Iran believes it lives in a difficult neighbourhood, with Israel, China, Russia, India and Pakistan close by - all nuclear powers, real or potential - and the US over the horizon.

Iran wants the nuclear option too.

The US is no overwhelming threat to Iran now, unless it decides to attack it from the air and alienate world opinion utterly.

The best the British, French and Germans can do is persuade Iran to be more cautious and tactful in following its nuclear ambitions. Ayatollah Khamenei may see the sense of that.
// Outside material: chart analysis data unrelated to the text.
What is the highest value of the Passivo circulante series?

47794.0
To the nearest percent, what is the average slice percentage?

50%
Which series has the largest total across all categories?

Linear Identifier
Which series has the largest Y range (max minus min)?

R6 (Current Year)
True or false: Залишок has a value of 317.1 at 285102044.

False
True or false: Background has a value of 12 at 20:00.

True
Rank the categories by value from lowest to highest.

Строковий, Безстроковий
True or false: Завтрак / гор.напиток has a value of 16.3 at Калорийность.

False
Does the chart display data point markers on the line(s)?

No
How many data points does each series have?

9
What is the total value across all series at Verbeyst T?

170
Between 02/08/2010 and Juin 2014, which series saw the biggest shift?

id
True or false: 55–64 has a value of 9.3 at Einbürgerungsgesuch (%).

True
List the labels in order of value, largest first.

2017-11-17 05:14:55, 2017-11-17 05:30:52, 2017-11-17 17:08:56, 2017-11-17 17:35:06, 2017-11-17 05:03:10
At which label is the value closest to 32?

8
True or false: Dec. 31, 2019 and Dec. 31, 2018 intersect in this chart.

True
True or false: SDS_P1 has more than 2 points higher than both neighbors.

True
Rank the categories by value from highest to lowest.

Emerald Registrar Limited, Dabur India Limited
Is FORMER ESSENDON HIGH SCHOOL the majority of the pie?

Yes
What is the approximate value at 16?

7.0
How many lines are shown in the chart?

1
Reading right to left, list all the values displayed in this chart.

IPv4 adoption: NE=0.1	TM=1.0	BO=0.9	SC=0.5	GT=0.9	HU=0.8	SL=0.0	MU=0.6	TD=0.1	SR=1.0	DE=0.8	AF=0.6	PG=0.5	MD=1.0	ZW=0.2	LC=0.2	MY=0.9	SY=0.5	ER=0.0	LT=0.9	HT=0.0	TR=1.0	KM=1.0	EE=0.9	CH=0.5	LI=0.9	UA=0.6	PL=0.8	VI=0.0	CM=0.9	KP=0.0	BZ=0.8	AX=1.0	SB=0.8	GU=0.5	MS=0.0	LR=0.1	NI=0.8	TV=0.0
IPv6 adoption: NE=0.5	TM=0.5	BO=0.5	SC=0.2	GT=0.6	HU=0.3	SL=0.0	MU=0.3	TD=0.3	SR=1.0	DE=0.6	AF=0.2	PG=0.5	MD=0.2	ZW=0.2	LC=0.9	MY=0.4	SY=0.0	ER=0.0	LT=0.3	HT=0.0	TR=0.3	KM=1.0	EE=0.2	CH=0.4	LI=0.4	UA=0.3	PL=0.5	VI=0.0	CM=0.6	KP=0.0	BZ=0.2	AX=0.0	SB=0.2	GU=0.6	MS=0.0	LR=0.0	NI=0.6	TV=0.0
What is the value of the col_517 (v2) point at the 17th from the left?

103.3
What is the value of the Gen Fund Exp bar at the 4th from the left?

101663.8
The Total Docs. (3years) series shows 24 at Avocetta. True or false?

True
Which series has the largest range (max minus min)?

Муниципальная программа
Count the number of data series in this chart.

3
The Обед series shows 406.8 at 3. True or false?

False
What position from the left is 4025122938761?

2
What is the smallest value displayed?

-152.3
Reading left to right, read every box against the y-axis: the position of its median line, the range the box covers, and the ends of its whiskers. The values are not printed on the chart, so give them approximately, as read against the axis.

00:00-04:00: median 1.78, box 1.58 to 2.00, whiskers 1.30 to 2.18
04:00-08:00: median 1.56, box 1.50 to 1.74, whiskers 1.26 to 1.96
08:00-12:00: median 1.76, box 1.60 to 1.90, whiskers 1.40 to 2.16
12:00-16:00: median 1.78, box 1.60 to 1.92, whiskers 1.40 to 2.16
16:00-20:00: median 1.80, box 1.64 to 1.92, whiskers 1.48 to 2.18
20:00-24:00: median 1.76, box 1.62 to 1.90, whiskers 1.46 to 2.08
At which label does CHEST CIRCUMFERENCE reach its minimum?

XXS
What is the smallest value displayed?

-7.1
But unless I have remembered him wrongly from the old days, caution and tact are not qualities you immediately associate with President Ahmadinejad.


Your comments

Ahmadinejad's election seems very typical of political process anywhere in the world - picking the lesser of the evils. His past ties are of concern, in the stances he takes within Iran, or how he interacts on the international platform. "Peaceful" nuclear pursuit is a cover for the real intention of developing nuclear arms.
David, Washington, DC, USA

I think it's strange that a Iran had a truly democratic election and the US is still not happy. So what if he is a conservative, that is apparently what the people want. Need I remind people that when Bush won the US elections there was a global outcry because he is a serious conservative (as a liberal I was one of those people crying). If anything, it is Bush that as proven himself to be a hot-headed extremist by charging off to war without forethought or plans. People voted for Ahmadinejad knowing his nuclear ambitions and his attitude towards the West. He is what a majority of the people wanted, that is the definition of democracy.
Simone Brown, Scottsdale, Arizona

Being in Iran I think Ahmadinejad won the election freely the people (poor uneducated) truly did vote for him but the choice in Iran is not between democratic candidates it is between the evil and the horrible. Iran chose the horrible.
Reza, Isfahan, Iran

He is, in fact, no different than any other person seeking a political position, they all have something in their background that they choose to hide. Only time will tell us what type of leader this man will be.
Lissa, Vienna, USA

I didn't vote in the recent elections because elections in Iran are almost never real. I only ever took part in two elections, one was the vote for an Islamic republic and I have never forgiven myself for voting yes. Nobody had told us about mullahs and what type of human beings they are.
Mehdi, London, UK

I am not the guy who loves Iran's extremism or USA's ridiculous policies. But i respect the choice of the people. Ahmadinejad is the Iran's elected president, like Bush in the US (while some people hate it). We should respect the choice of people and welcome them.
G.M.Hasan, OK, USA

If Mr Simpson, or anyone else, has actual credible evidence that Dr Ahmadinejad was one of the hostage-takers, then let them show it, for the sake of historical record, not political vengeance or crass financial gain, as in the case of the former hostages and their lawyers.
Mojtaba Aghamohammadi (Moji Agha), Tucson, Arizona, U.S.A.

Nuclear capability in the hands of irrational leaders is unacceptable, despite the intentions stated. Had Iran worked to improve its relationships with the West over the last 10 years and especially since 9/11, I would be much more accepting of their intentions. If Iran really wants peaceful nuclear capability without objection from the West, perhaps they should dismantle the terror organisations within the country, as an act of good faith.